> **Data for this task**
Segment Open
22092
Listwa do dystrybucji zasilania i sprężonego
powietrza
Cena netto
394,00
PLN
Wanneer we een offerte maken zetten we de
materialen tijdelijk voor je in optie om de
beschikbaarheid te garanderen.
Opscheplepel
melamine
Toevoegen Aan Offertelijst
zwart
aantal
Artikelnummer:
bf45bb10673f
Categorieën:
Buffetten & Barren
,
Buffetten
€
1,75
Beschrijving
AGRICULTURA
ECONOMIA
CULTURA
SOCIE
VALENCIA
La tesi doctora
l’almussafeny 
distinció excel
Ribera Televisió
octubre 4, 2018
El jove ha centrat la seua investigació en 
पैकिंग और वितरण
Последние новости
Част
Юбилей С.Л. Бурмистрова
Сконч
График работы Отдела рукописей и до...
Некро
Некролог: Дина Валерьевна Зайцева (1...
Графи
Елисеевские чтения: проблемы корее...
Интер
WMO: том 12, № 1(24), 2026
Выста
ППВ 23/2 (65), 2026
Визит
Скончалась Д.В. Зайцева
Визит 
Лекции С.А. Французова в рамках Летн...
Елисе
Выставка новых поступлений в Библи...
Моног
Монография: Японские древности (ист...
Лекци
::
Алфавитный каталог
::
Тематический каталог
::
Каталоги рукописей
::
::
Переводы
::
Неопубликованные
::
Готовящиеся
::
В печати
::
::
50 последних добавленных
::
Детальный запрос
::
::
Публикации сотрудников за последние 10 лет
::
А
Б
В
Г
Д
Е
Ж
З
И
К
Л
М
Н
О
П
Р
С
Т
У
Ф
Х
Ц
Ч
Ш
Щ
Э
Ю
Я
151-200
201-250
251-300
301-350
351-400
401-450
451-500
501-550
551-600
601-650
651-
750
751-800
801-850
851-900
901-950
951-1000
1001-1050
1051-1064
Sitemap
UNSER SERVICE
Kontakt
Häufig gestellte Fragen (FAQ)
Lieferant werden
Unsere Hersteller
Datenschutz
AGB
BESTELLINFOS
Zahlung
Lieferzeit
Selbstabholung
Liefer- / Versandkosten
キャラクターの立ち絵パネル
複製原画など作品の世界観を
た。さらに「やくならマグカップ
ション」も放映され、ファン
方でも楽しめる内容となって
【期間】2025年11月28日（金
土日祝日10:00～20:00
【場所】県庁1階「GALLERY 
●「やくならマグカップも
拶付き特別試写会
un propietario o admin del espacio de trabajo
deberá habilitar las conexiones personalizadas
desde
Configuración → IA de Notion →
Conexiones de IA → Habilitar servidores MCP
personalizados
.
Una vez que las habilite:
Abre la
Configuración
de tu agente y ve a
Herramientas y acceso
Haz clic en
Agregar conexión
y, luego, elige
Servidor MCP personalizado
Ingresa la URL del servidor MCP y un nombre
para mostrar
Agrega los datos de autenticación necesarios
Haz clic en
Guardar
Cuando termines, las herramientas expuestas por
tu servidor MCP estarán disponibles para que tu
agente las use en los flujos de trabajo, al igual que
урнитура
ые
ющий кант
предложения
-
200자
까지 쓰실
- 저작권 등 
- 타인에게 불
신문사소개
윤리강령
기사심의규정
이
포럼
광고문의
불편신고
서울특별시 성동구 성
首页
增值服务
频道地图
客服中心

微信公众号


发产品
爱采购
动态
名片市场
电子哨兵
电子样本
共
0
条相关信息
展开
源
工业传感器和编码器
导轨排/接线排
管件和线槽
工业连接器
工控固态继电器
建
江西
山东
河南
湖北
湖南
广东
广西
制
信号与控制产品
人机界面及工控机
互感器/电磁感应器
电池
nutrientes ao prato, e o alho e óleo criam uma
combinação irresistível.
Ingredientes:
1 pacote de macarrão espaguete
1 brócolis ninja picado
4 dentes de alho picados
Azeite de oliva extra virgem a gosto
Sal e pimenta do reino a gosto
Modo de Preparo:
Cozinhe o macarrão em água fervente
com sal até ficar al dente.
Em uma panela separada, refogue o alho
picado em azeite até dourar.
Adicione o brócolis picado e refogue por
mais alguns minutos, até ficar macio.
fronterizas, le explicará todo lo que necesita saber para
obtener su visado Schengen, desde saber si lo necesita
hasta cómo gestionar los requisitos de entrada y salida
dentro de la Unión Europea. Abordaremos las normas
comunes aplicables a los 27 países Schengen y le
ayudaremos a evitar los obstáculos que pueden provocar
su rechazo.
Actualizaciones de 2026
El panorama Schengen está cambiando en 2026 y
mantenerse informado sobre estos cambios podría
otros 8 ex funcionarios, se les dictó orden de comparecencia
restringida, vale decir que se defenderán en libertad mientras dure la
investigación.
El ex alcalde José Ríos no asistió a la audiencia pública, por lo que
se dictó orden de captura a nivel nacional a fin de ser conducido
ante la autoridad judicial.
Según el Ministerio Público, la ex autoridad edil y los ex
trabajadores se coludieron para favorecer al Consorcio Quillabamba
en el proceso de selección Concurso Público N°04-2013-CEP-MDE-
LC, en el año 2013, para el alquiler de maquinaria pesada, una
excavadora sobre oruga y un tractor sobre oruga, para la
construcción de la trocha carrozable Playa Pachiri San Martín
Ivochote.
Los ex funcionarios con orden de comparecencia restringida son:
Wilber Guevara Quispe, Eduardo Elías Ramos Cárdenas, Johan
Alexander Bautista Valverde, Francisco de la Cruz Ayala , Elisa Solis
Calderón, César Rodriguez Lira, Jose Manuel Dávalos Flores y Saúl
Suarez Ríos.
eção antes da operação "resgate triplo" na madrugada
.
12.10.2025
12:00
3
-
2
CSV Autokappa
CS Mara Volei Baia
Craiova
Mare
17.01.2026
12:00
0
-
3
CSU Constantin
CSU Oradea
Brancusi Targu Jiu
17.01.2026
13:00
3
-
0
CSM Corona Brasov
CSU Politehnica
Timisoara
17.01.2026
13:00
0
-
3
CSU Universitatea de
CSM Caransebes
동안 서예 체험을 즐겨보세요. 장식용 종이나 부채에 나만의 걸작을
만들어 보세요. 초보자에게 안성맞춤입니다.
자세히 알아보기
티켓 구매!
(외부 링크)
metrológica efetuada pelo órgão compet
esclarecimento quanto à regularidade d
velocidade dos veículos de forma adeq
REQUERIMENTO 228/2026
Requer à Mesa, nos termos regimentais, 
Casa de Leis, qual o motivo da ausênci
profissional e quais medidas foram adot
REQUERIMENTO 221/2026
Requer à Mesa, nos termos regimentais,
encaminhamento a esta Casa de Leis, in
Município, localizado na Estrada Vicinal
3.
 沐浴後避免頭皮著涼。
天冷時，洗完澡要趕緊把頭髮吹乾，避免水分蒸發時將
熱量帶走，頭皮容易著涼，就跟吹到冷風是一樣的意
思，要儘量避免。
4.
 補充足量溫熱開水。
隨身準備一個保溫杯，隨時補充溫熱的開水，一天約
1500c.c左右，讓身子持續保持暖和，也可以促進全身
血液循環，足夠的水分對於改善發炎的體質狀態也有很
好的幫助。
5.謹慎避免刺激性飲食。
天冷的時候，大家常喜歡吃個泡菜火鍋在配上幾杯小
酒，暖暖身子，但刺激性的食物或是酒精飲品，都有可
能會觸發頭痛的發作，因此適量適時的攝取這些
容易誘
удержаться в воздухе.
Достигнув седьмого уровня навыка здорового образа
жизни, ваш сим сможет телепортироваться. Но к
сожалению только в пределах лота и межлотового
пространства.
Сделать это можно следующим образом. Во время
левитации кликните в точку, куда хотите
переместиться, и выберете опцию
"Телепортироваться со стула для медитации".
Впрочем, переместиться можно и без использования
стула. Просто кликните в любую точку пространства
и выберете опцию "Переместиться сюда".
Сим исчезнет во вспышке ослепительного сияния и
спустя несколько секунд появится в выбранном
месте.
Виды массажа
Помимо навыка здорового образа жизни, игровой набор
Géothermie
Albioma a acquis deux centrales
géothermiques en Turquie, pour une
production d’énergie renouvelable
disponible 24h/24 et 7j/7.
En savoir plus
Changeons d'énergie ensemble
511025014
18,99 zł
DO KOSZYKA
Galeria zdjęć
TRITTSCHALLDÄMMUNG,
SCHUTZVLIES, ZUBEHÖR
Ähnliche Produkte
Segment Closed
> **What the exercise asks**
Would you print exactly, and only, the lines of the data above from the line with "Adicione o brócolis picado e refogue por" through the line with "comunes aplicables a", inclusive?

> **Exercise answer**
Adicione o brócolis picado e refogue por
mais alguns minutos, até ficar macio.
fronterizas, le explicará todo lo que necesita saber para
obtener su visado Schengen, desde saber si lo necesita
hasta cómo gestionar los requisitos de entrada y salida
dentro de la Unión Europea. Abordaremos las normas
comunes aplicables a los 27 países Schengen y le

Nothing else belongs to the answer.